If Sword 2 costs 1000 Gold and I obtain 100 Gold per fight, this sword is more valuable. It's as valuable as 10 fights. As valuable as about 17 minutes of gameplay.
If Sword 1 costs 300 Gold and I obtain 700 Gold per fight, the sword is practically worthless. I can afford it after just a single fight, so it's probably not very good compared to what I have now.
If Sword 2 costs 1000 Gold and I obtain 20,000 Gold per fight, this sword is effectively worthless. I can afford 20 of them after a single fight. They may as well be free at this point. Unless, of course, that 20,000 Gold came from a Boss Monster that took 30 minutes to fight or so. Then, suddenly, 20 of those swords are worth 30 minutes of gameplay. They're valuable again.
To make your currency valuable, you need to consider the Supply and Demand of that currency in your game. Otherwise, any number is just arbitrary. Value is relative and not absolute. 20,000 GP in my game sounds like it's worth more than it is in your game. In my game, that Tier 1 Sword would take 1,875 battles to obtain. How many would it take in yours? 5? 10?
What are the Gold Sinks you have in your game? How much Gold are you giving out per combat? How much Gold does the player need to reasonably spend each time they come to town? Each time they get out of combat to erase mistakes (missing health, removing debuffs, restoring MP)? What about Inns? What do they cost? How close together are towns?
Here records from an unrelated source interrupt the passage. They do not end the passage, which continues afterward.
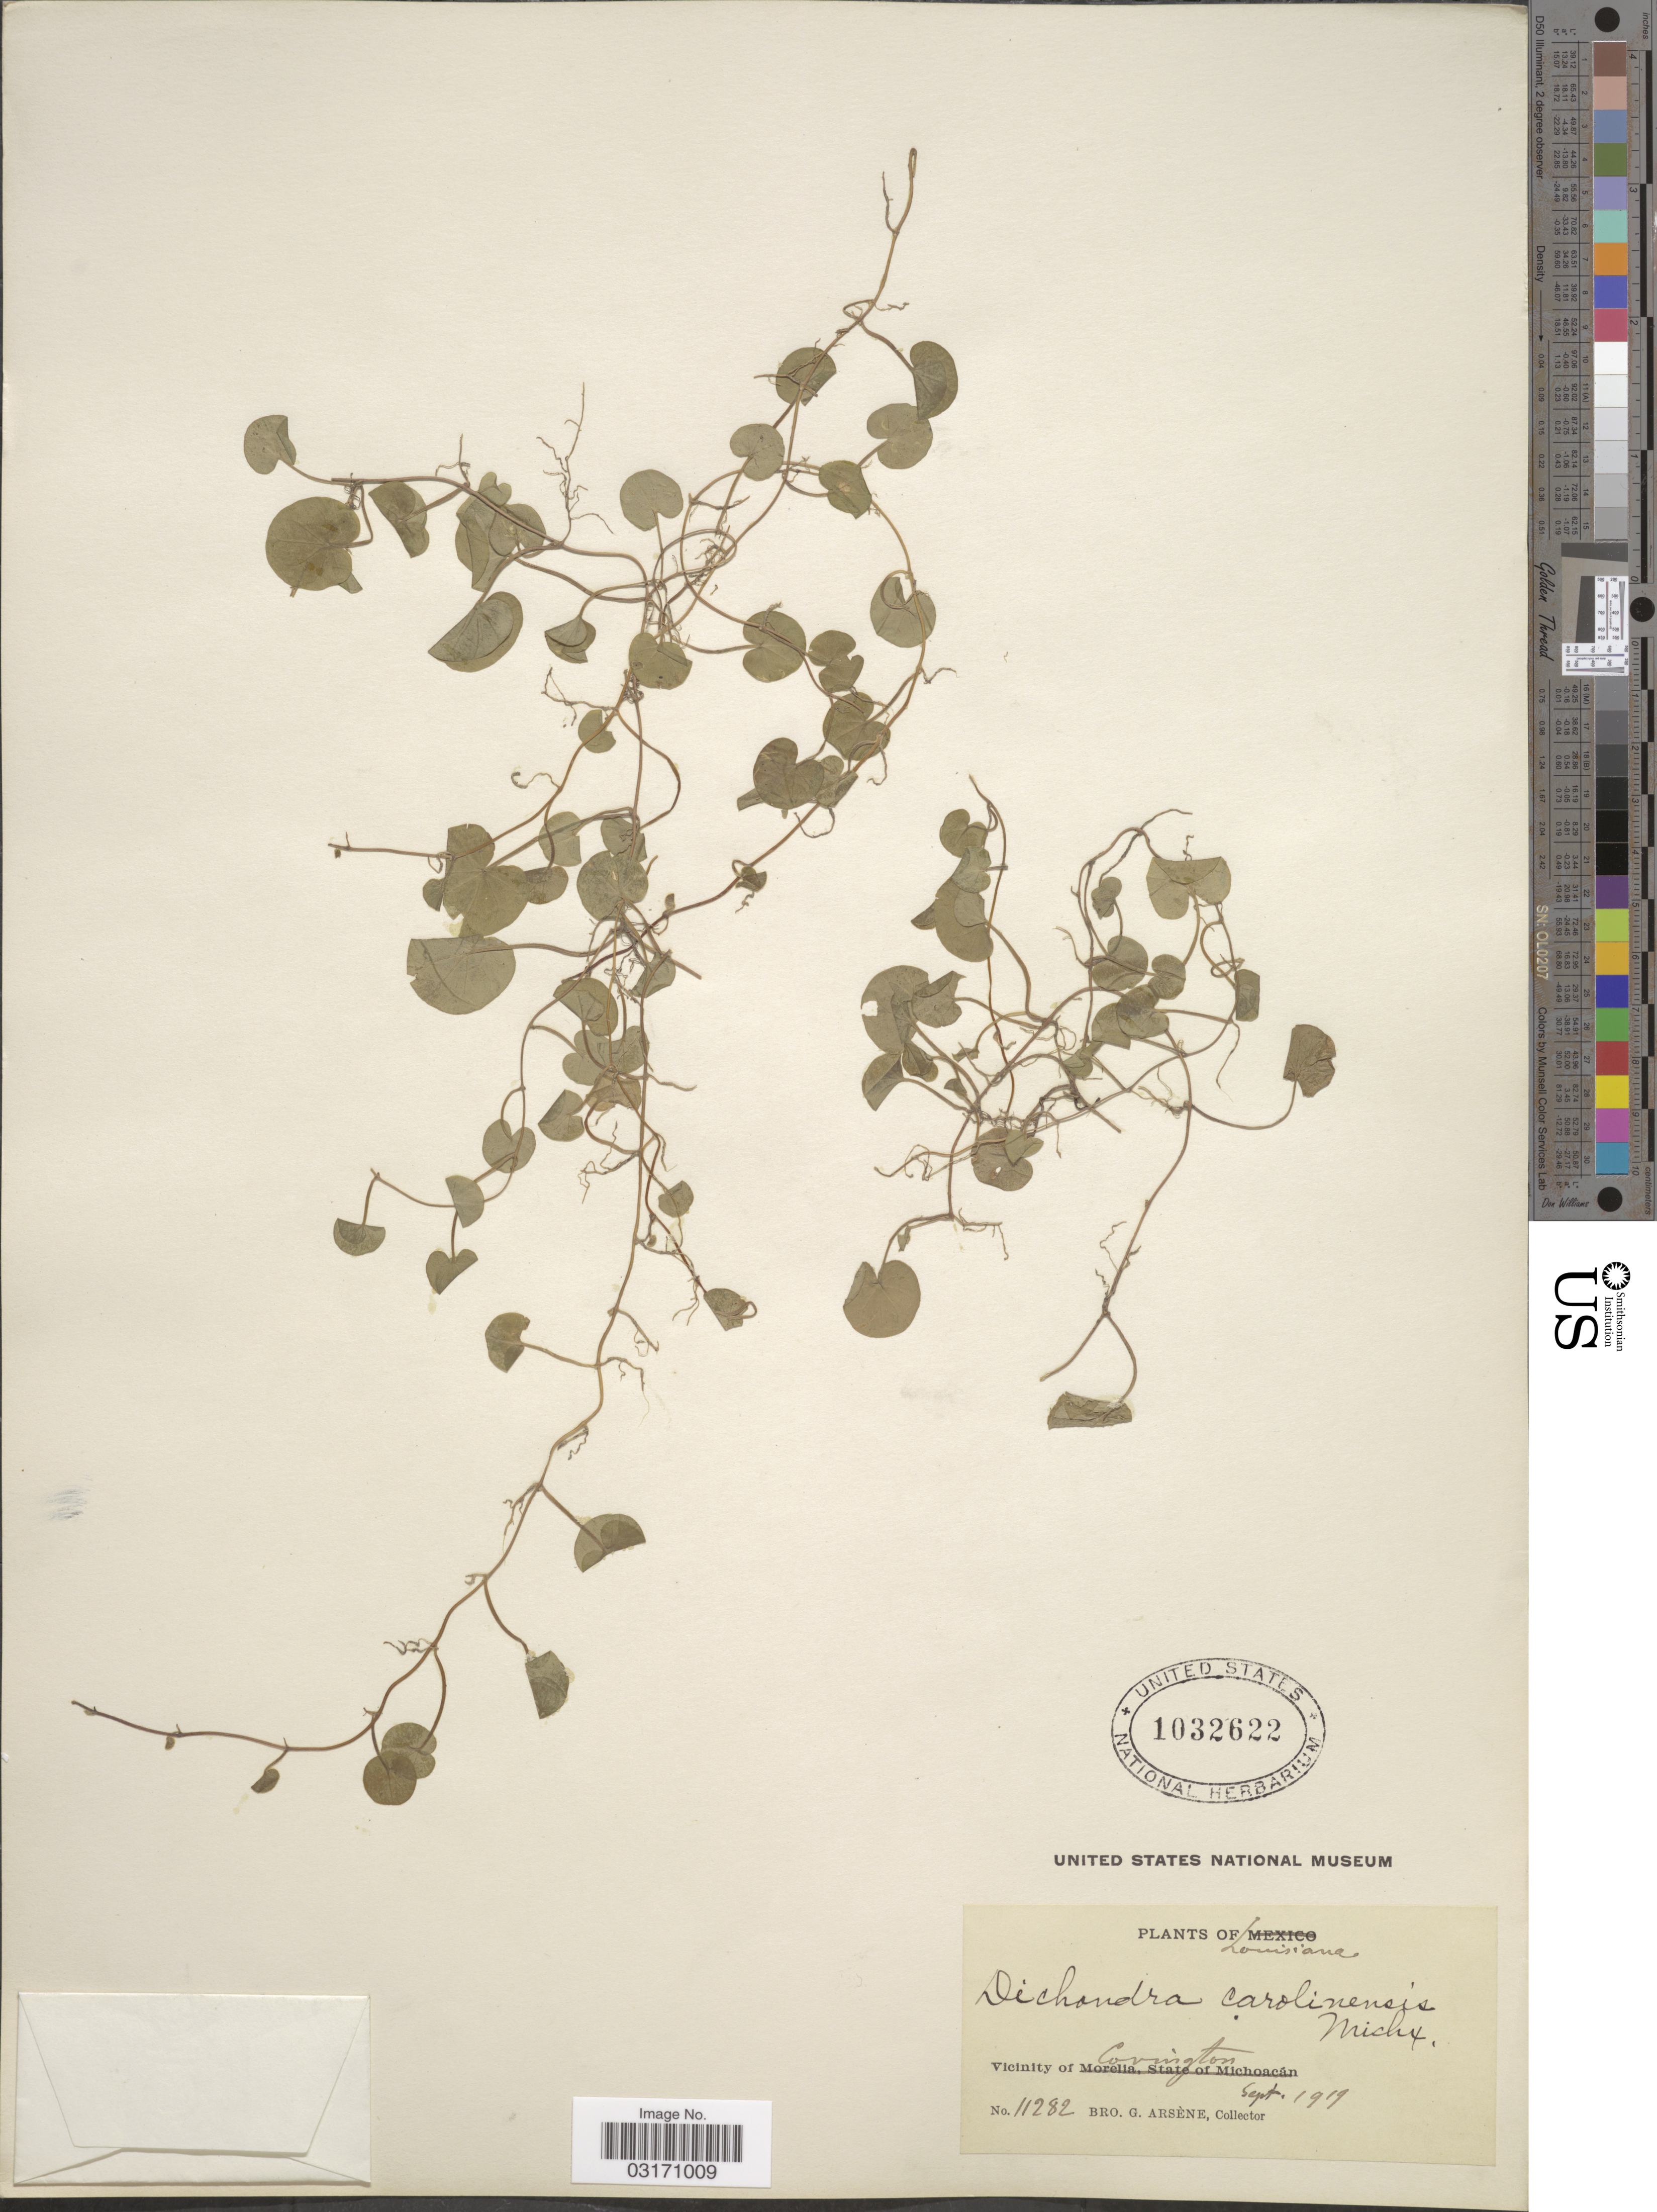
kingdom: Plantae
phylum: Tracheophyta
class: Magnoliopsida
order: Solanales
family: Convolvulaceae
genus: Dichondra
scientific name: Dichondra carolinensis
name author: Michx.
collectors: Bro. G. Arsène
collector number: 11282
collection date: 1919-09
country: United States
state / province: Louisiana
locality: Vicinity of Covington.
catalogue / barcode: US 1032622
You balance this by deciding how many battles you want the player to go through before they can afford something. How much money the enemies in the area they're at will drop. How long, in game, that takes to accomplish.
Consider that the first sword in my game costs 20 GP, but the player gets it for free and cannot buy another. If they sell it, they get 10 GP. The second sword costs 40 GP. They'll likely be using that first sword for quite a while to obtain the second one. The upgrades aren't "immediate". There's a chunk of time between each one.
Why did I want to do this? So that when players opened a chest or got a new piece of equipment, they would immediately open their inventory to see what it did. Equipment rarity leads players to examine that equipment. Games like "Borderlands" do this, despite dropping equipment frequently. It's sectioned off by "rarity" and "level". You don't even bother looking at anything lower level than yourself in those games. If you have a purple rarity weapon at your level, you won't bother looking at anything lower rarity than that (rarity in that game is white, green, blue, purple, orange). This is because the equipment drops are so frequent, you need a way to not waste so much time just looking at that crap in an inventory. Managing a menu screen.
I do the same thing by simply making equipment rare to come across. Rare for the player to obtain. If a chest drops a Sword of Light, you will look at it, because maybe it's better. It might be an upgrade. Or, it might confer a different advantage. It's been an hour since you got a new Sword. Your curiosity is going to get the better of you. It's also been 20 minutes since you were last in town and saw the equipment there. Is this Sword of Light worth more than the equipment for sale in the shop? If not, can it be sold for a good chunk of money to buy the Sword of Mage's Bane in the shop you saw? Just another way to make money valuable. Making equipment rare enough that selling it is a major event.
You need to create a series of systems that interlock and work together. A series of Gold Sinks and Gold Limitations. A series of items the players MUST BUY in order to keep the value of your Gold high.
Unless... you don't want valuable Gold. That's something else you need to consider. What do
you consider reasonable in your game? What do you consider valuable in your game? How quickly do you want players to upgrade their equipment? Every single new town they hit? Maybe there are two or three tier upgrades in a single town? How much grind do you want them to do nearby to obtain the last upgrade?
Value is relative. You decide what it is depending on how you implement all your other systems. Loot. Combat. Healing. Dungeons. Quests.